[PROBLEM TO SOLVE]: Retype every line of the data below, starting with the first and ending with the line that contains "focal_mm: 4.3", but leave out the pictures.

[SUPPLIED ENTRIES]:
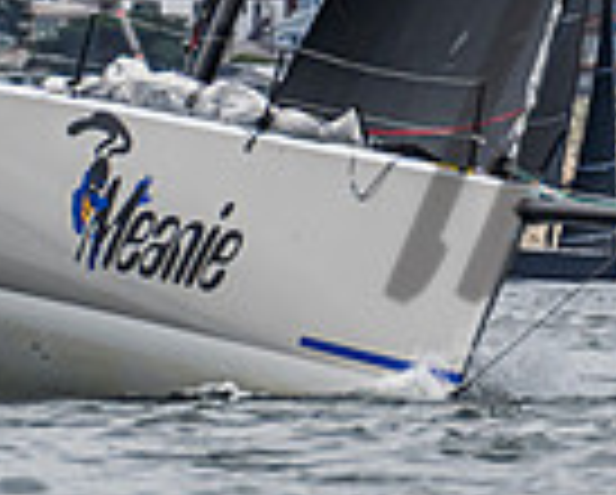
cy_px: -349
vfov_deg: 0.8
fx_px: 37573
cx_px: 218
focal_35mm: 2058
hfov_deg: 0.9
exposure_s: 1/2500
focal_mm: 400
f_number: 8
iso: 500
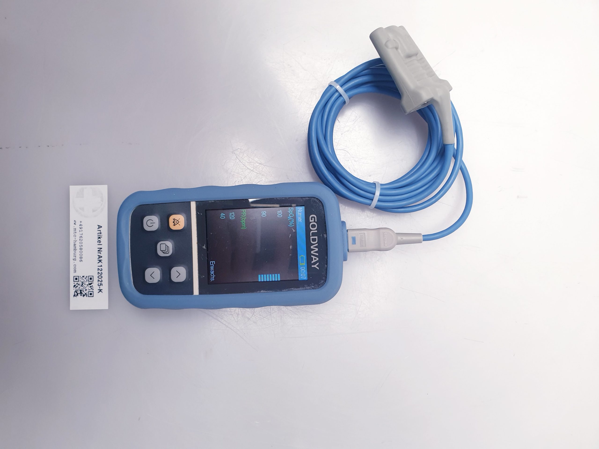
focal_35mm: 26
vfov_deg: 53.1
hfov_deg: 67.3
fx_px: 450
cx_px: 300
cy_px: 224
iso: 125
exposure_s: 1/50
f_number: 2.4
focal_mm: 4.3
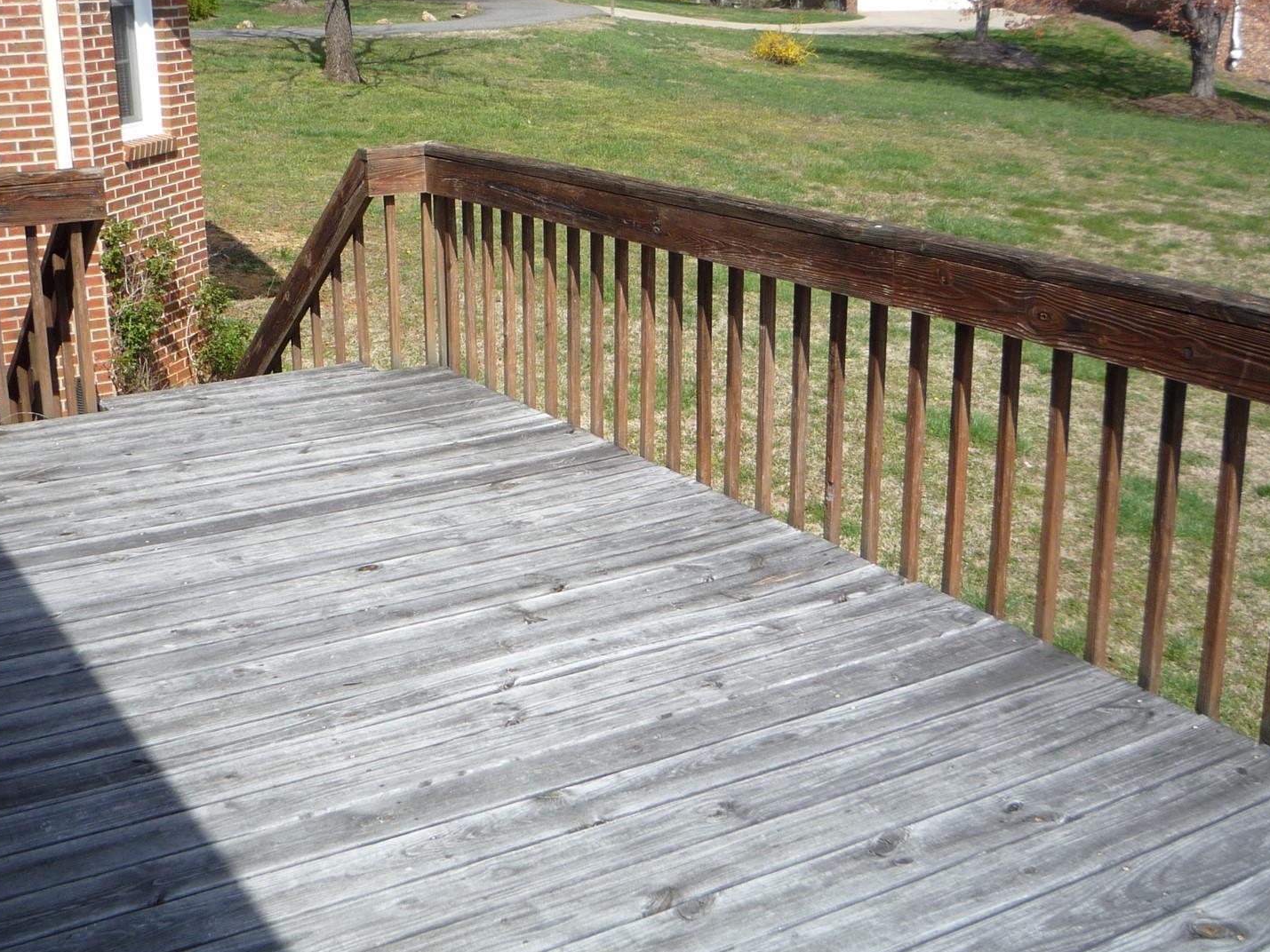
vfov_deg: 33.5
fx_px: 1578
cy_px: 390
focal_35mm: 43
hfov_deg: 43.8
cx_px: 585
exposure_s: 1/400
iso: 100
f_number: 4.5
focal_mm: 5.2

[TASK RESPONSE]:
cy_px: -349
vfov_deg: 0.8
fx_px: 37573
cx_px: 218
focal_35mm: 2058
hfov_deg: 0.9
exposure_s: 1/2500
focal_mm: 400
f_number: 8
iso: 500
focal_35mm: 26
vfov_deg: 53.1
hfov_deg: 67.3
fx_px: 450
cx_px: 300
cy_px: 224
iso: 125
exposure_s: 1/50
f_number: 2.4
focal_mm: 4.3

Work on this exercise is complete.